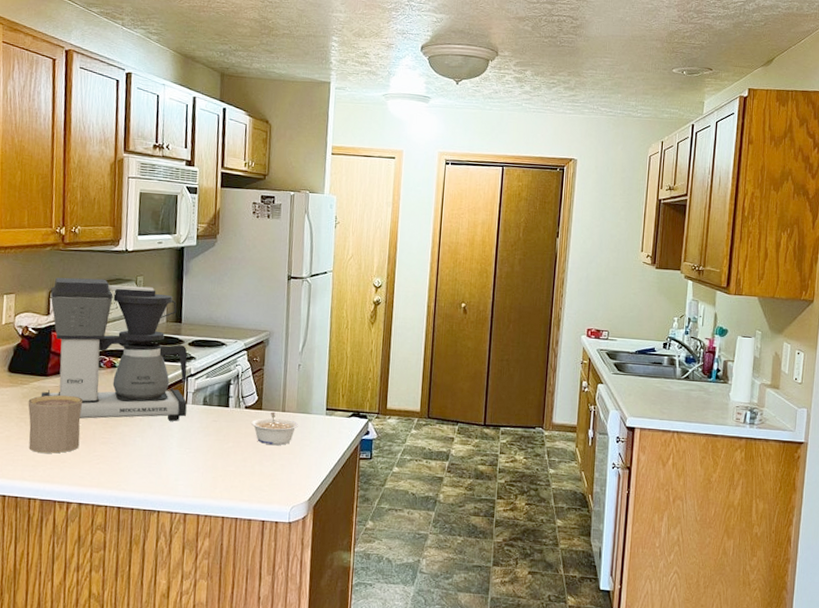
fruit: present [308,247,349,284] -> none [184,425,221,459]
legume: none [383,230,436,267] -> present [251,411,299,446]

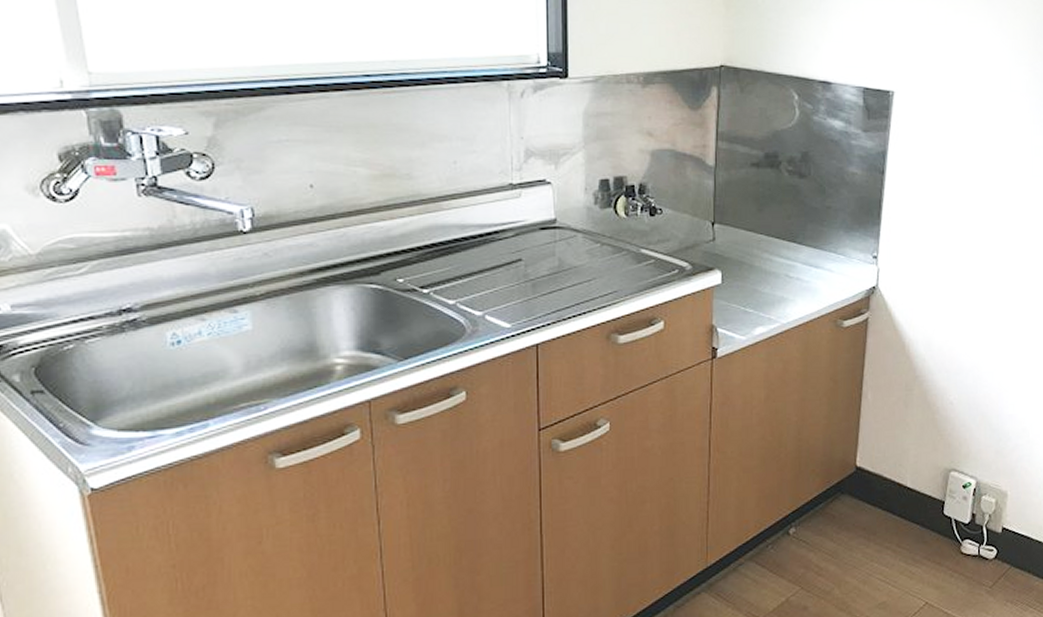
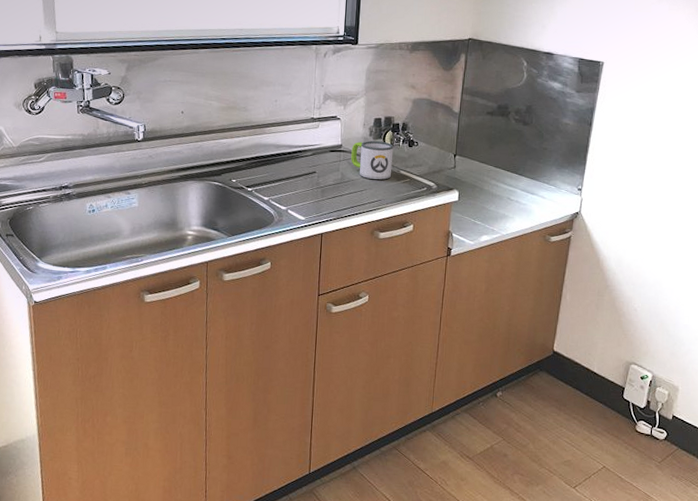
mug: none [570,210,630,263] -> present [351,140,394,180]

....

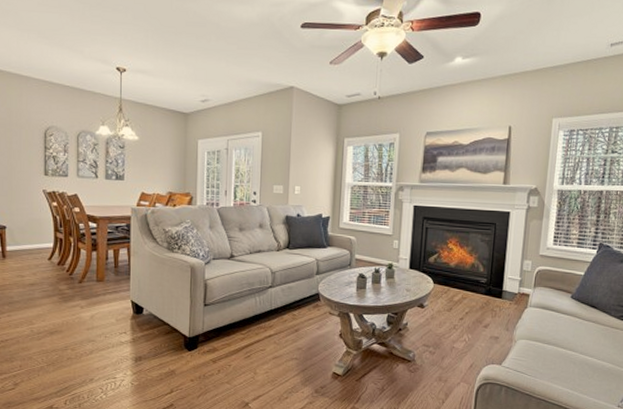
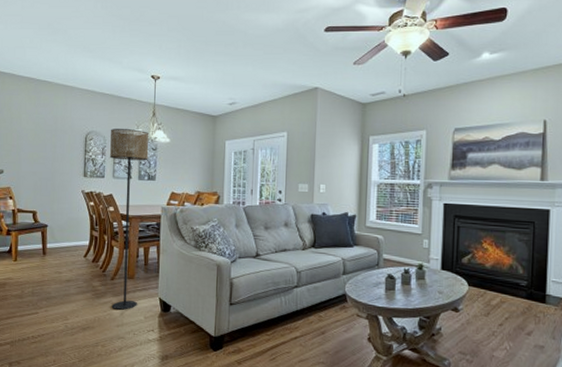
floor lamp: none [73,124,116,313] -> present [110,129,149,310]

....

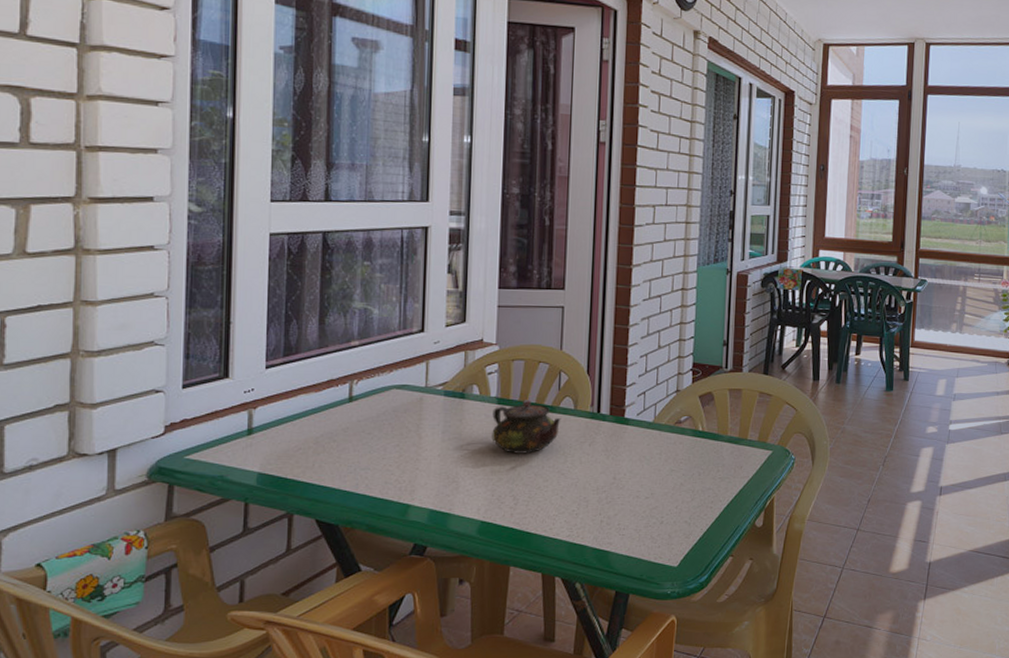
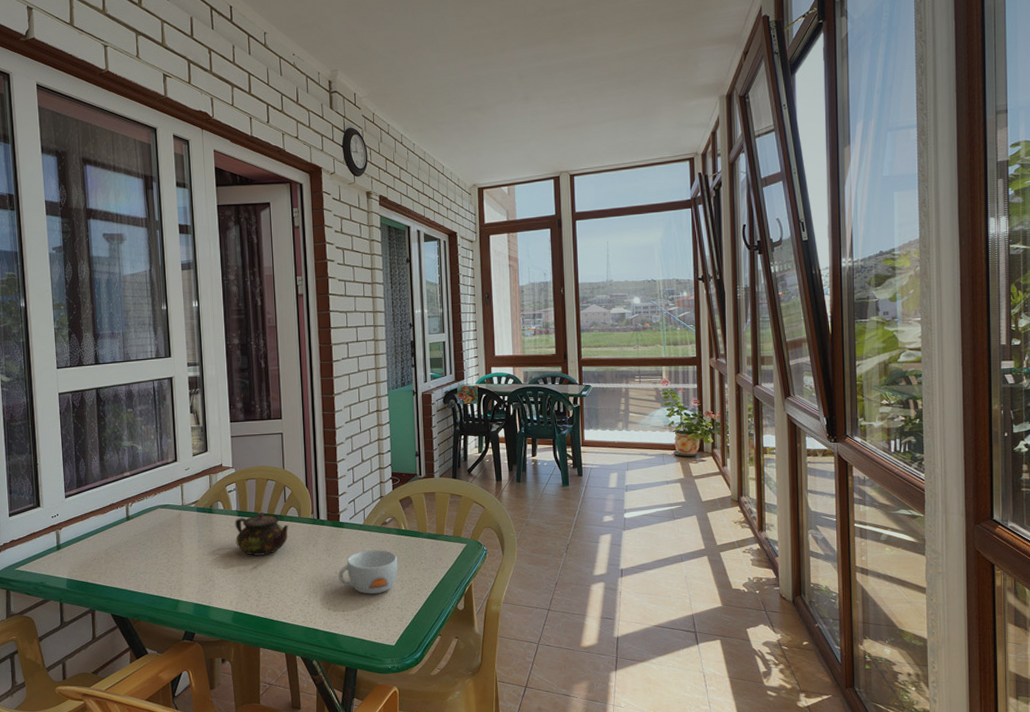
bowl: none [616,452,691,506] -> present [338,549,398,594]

....

Work task |
Give back exactly the lines above that run from the one with "legume: none [383,230,436,267]" to the one with "mug: none [570,210,630,263]", including both, with the pictures left out.

Solution |
legume: none [383,230,436,267] -> present [251,411,299,446]

mug: none [570,210,630,263] -> present [351,140,394,180]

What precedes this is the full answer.